Some reinsurers underestimate likely losses from major hurricane, analyst says
Some Bermuda reinsurers have been accused of underestimating their likely losses from a major hurricane by a prominent insurance analyst.
MarketWatch reported yesterday that research by Cliff Gallant, an analyst at Keefe, Bruyette & Woods, showed that many reinsurers expected to pay out less in claims from a hurricane that caused $100 billion in insured damage in Florida than they did for Hurricane Katrina, which caused insured losses of $60 billion in the US Gulf Coast and Florida a year ago.

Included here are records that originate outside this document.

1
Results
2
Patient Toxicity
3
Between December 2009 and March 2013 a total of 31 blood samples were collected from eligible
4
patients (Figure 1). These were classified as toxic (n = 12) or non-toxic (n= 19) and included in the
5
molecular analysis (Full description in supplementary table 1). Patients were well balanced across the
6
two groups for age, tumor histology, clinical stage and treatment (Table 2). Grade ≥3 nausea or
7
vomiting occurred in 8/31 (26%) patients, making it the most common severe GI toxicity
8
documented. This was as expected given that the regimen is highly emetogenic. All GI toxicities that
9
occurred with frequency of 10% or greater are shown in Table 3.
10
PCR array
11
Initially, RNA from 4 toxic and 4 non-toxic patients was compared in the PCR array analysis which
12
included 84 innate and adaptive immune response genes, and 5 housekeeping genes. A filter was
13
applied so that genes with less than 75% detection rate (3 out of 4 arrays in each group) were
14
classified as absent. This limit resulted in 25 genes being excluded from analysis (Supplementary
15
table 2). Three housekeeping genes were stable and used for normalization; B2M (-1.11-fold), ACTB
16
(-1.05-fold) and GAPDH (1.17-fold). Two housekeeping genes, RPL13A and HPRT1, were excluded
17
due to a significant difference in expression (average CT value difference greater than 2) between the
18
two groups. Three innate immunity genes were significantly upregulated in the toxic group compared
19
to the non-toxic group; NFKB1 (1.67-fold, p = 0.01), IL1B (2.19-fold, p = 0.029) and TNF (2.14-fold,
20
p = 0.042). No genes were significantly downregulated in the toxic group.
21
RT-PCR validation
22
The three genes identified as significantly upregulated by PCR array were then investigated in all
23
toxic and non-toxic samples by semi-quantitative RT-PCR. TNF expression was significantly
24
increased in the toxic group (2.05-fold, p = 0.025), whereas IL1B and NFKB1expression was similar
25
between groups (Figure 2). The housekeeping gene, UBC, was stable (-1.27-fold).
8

Hurricanes Katrina, Rita and Wilma last year caused roughly $60 billion of insured losses, so Gallant assumed that most reinsurers would forecast larger losses from a $100 billion storm.
"The estimates appear too low," Mr. Gallant wrote in a note to investors yesterday. "Considering how poorly companies performed in 2005, we believe scepticism is warranted."
Many reinsurers were able to underwrite fewer risks at better prices this year, so that could explain some, but not all, of the disparity, Mr. Gallant noted.
Axis Capital and Montpelier Re lost more than $1 billion, before tax, from Katrina, Rita and Wilma, but Mr. Gallant estimates that the companies could lose less than $900 million from a $100 billion storm.
Endurance Speciality lost more than $800 million, before tax, from last year's three big hurricanes. Gallant reckons the reinsurer may lose $609 million from a future $100 billion storm.
The analyst noted similar disparities for Platinum and IPC Holdings. During the first half of 2006, some of these reinsurers had to add to the money they'd set aside to pay claims from last year's hurricanes, suggesting they under-estimated the impact of those storms.
Endurance boosted hurricane reserves by $119 million, or more than 15 percent of its reserves at the end of 2005, Gallant noted.
Everest Re added $163 million, increasing its 2005 storm reserves by more than 22 percent, the analyst added.
"The obvious disappointments are with Everest Re and Endurance," Mr. Gallant wrote. "Errors in properly estimating their reserves should be considered when valuing the shares and assessing current probable maximum loss estimates."